→ Görev: Verilen metne göre çocuk, oyun yoluyla hangi organları arasında uyumu ve dengeyi sağlamayı öğrenir?

→ Verilen Metin:
#####

Popüler Yayınlar

30 Ağustos 2015 Pazar

Çocuk ve Oyun


                                                   Oyun Nedir?


Oyun karmaşık bir insan davranışıdır. Dinamik bir süreçtir, ilgi ve eğlenceyi içerir. Spontan olarak kendiliğinden başlar, belli bir amacı yoktur, oyuna tam konsantre olur, çocuğa mutluluk ve haz verir.
 Oyun çocuğu yetişkin hayata hazırlayan en etkin yoldur. Oyun sürecinde, içinde çeşitli davranışların motivasyonların, fırsatların, alıştırmaların, uygulamaların, becerilerin ve kavrayışların olduğunu biliyoruz.Yetişkinlerin gözüyle oyun çocuğun eğlenmesi, oyalanması başlarından savmak için bir uğraş olarak görürler, oysa oyun çocuk için ciddi bir iştir.

Oyun, çocukların tüm alanlardaki gelişimlerine katkı getirir; zihinsel, duygusal fiziksel ve psikomotor (bedensel) gelişimlerini, sosyal ve dil gelişimleri üzerine etkilidir. 


   Oyunun İşlevi
Oyunun pek çok işlevi bulunmaktadır. Oyun, çocuğun hayattaki en önemli işidir. Oyun yoluyla hayatta kalma becerilerini öğrenir ve içine doğduğu karmaşık dünyaya ilişkin bir düzen arar ve bulur. Oyun yoluyla bedenini kontrol etmeyi öğrenir. Beyni, gözleri, elleri, ayakları arasında uyumu ve dengeyi sağlamayı öğrenir.

#####

→ Verilen Satırlar:
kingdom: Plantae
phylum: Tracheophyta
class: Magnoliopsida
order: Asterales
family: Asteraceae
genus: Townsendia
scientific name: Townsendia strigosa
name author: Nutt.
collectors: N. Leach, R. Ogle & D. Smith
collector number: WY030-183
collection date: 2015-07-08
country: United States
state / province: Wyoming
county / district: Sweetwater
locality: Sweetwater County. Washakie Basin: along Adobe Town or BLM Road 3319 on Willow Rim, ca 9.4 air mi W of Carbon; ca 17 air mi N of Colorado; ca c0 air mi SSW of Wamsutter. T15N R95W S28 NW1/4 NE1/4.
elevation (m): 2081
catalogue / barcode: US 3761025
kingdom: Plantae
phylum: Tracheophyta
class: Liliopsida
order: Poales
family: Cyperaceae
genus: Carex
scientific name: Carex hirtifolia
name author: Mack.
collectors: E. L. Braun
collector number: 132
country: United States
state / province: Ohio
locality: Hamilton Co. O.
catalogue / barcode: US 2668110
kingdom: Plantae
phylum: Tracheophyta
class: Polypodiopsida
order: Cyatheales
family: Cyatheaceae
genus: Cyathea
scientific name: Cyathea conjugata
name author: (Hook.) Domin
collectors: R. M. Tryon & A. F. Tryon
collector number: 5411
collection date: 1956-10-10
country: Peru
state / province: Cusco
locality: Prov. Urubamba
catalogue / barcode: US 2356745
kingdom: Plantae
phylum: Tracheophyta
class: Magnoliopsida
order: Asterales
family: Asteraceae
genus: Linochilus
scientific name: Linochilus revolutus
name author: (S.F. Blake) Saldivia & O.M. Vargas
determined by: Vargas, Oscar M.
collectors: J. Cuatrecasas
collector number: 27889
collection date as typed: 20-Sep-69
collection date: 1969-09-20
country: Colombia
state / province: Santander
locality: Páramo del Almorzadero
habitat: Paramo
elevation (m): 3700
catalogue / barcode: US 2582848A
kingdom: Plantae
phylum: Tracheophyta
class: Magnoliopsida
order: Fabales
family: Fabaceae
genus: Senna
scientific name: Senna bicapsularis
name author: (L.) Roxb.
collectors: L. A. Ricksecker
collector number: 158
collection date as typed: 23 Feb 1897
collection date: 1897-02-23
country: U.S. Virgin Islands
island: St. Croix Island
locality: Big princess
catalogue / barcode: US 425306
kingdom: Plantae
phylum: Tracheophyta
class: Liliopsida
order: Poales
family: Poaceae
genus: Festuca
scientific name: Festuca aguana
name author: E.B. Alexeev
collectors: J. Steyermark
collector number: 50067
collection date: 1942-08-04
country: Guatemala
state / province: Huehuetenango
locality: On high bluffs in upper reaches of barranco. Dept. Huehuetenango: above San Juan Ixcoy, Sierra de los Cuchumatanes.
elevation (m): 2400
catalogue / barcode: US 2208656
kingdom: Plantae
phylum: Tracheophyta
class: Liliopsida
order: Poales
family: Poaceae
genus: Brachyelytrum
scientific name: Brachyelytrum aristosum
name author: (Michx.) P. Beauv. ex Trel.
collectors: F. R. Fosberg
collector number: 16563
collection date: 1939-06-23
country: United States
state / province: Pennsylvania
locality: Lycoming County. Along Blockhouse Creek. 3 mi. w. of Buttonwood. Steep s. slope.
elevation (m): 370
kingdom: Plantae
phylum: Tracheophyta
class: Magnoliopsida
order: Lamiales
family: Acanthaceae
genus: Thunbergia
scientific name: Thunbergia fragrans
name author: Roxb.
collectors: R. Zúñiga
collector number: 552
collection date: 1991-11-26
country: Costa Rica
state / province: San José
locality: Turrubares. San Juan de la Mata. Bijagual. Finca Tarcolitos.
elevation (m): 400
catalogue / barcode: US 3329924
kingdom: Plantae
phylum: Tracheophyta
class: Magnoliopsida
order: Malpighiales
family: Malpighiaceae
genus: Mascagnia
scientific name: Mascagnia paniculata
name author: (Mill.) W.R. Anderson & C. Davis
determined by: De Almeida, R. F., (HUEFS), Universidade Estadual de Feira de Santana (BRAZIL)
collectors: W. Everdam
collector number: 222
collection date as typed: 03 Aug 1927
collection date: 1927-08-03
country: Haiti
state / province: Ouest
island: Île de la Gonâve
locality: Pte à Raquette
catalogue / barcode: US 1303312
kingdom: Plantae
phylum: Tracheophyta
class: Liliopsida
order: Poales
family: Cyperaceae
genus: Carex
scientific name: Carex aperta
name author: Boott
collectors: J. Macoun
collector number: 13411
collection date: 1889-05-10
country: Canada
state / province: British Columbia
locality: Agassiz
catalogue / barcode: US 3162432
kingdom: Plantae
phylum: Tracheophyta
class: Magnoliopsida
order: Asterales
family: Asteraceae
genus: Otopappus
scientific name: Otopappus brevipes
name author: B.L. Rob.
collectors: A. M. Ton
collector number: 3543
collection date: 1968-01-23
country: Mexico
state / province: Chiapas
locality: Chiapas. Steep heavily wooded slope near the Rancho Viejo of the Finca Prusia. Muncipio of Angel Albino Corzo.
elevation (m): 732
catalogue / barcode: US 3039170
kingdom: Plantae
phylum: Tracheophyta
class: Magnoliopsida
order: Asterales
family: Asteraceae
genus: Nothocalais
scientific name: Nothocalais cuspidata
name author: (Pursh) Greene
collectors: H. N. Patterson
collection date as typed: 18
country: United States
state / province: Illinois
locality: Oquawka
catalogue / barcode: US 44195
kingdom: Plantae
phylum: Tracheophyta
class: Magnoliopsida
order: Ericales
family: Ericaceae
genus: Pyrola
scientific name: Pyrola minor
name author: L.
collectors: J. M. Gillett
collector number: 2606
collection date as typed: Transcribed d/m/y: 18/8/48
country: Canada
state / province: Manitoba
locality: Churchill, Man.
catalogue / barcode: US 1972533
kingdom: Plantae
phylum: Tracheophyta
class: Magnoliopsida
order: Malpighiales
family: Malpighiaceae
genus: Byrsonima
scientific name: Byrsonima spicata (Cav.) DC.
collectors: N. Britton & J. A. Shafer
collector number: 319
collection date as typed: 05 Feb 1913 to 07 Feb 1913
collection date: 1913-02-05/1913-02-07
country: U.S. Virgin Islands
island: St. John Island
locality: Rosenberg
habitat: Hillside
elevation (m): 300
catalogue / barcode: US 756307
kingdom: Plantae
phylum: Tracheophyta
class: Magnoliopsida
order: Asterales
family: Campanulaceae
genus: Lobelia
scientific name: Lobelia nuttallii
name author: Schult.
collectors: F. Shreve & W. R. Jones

#####

→ Çözüm: Çocuk, oyun yoluyla beyni, gözleri, elleri ve ayakları arasında uyumu ve dengeyi sağlamayı öğrenir.